A second opinion is your right. If you have been told surgery is necessary, obtaining a second opinion from another orthopaedic surgeon or a spinal physiotherapist is a standard part of shared decision-making in Australian healthcare.
Multidisciplinary pain management exists. Australia has publicly funded and private multidisciplinary pain clinics that integrate medical, physiotherapy, and psychology care. For complex, chronic pain cases, these provide substantially better outcomes than surgery alone.
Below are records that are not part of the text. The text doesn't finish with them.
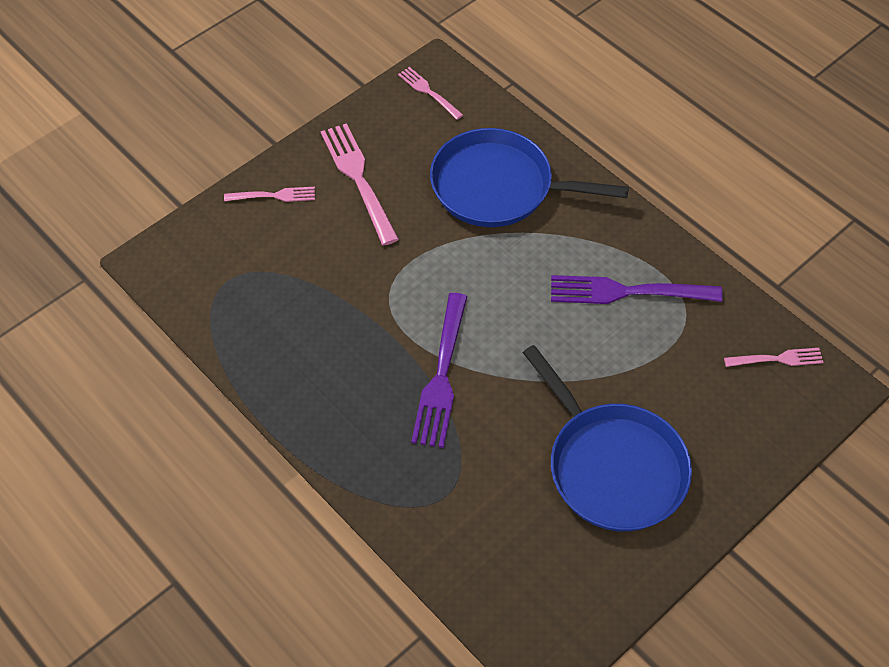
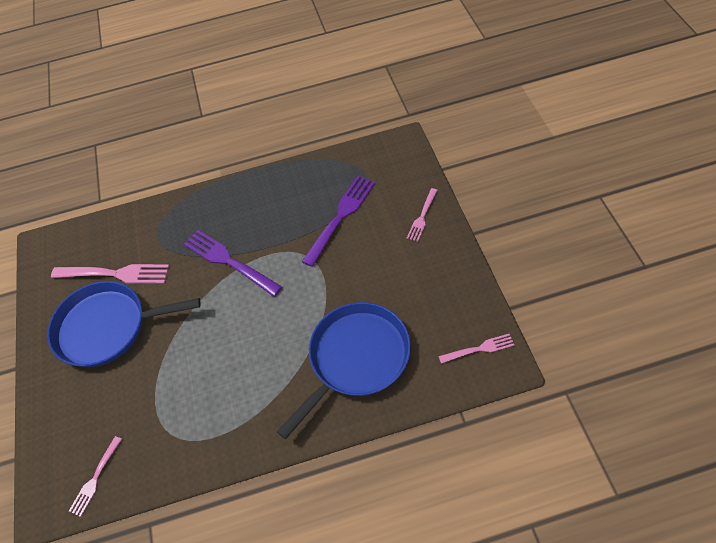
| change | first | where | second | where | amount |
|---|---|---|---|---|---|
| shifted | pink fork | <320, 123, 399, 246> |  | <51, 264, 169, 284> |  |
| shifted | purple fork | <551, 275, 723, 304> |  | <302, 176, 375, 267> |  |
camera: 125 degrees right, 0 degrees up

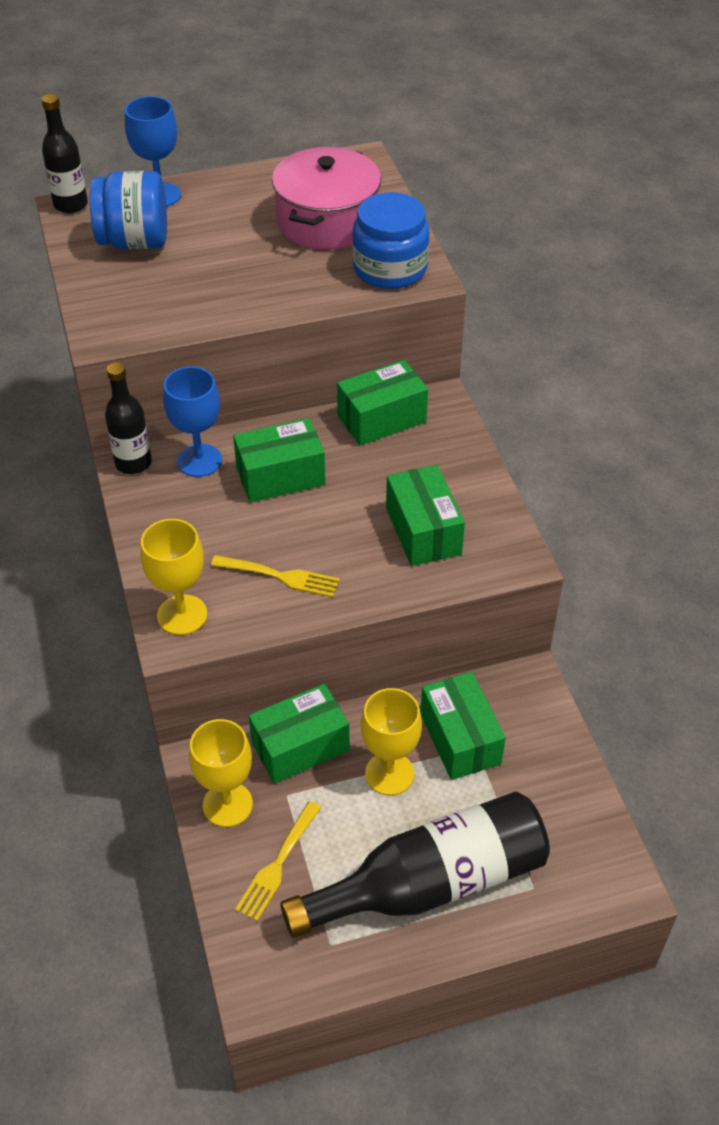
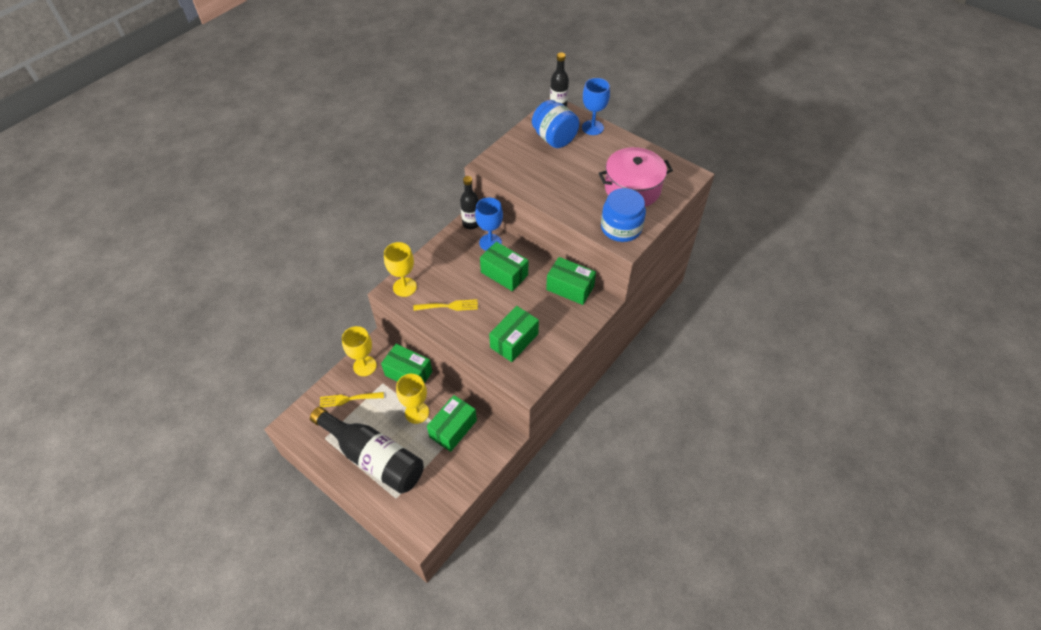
| change | first | where | second | where | amount |
|---|---|---|---|---|---|
| rotated | yellow fork | <211, 555, 340, 597> |  | <413, 299, 478, 311> | 75 degrees counterclockwise |
camera: 55 degrees right, 5 degrees up

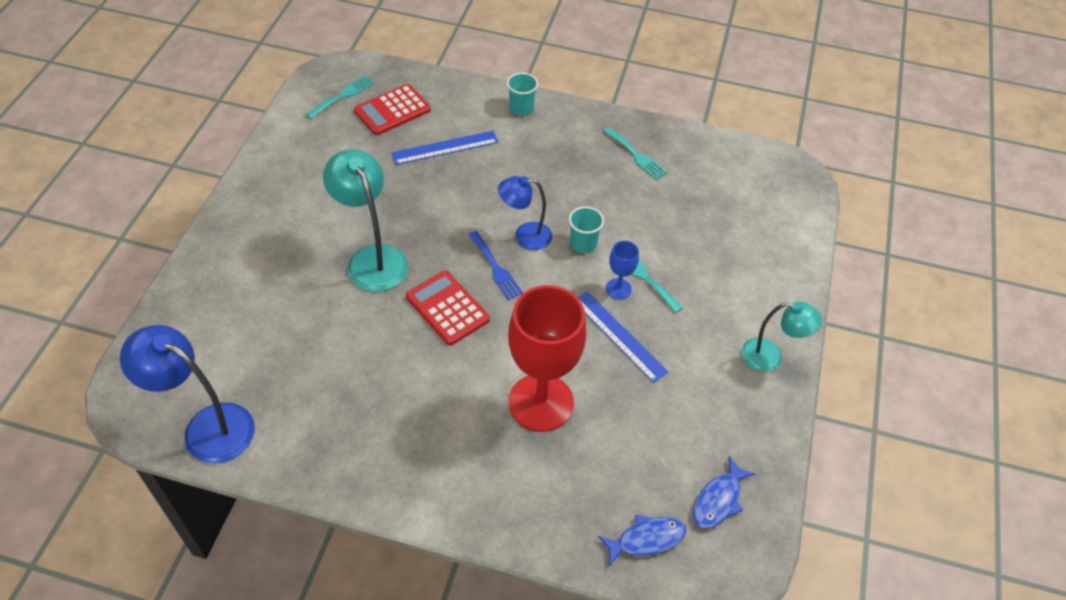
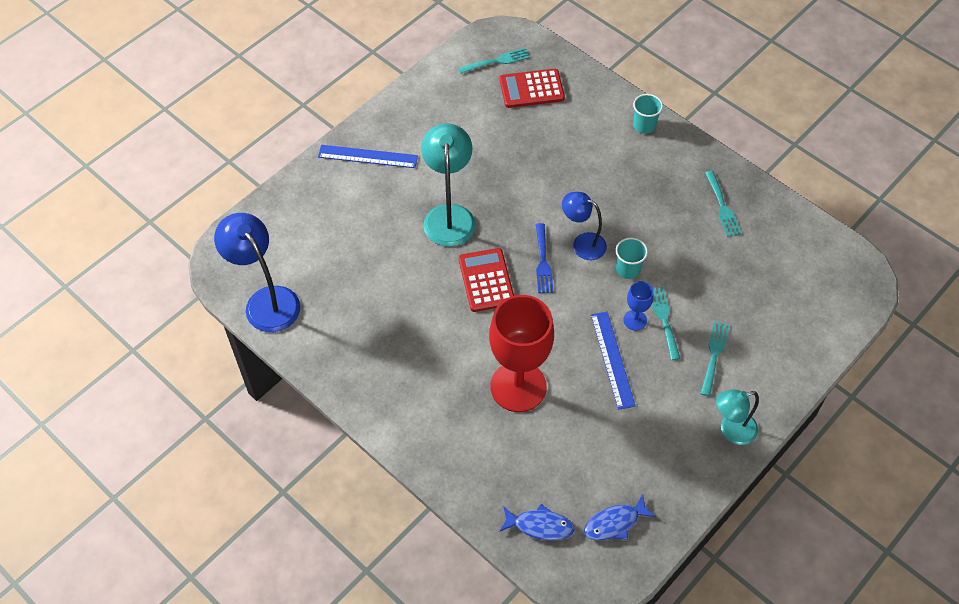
| change | first | where | second | where | amount |
|---|---|---|---|---|---|
| shifted | blue ruler | <391, 131, 498, 165> |  | <318, 145, 418, 168> |  |
| rotated | turquoise lamp | <742, 302, 822, 372> |  | <716, 389, 759, 445> | 120 degrees clockwise |
| new |  |  | turquoise fork | <700, 321, 729, 396> |  |
camera: 30 degrees right, 5 degrees up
According to the Australian Institute of Health and Welfare, back problems affect people across all age groups but are most prevalent in adults aged 45–64. Prevention — through exercise, ergonomic workplace design, and healthy weight maintenance — remains the most effective public health strategy.
Getting Expert Help
Hogan's case is, in many respects, a cautionary tale about the limits of surgery when the underlying conditions involve cumulative, systemic damage. For most Australians, back pain is manageable — but it benefits from early, appropriate intervention rather than escalating procedures.
If you are experiencing back pain that is not resolving with standard treatment, a consultation with a GP, physiotherapist, or spinal specialist is the right starting point. Understanding your options — and the evidence behind each — is the best protection against a cycle of interventions that may not serve your long-term health.
Medical disclaimer: This article provides general health information only and does not constitute medical advice. Always consult a qualified healthcare professional for diagnosis and treatment specific to your circumstances.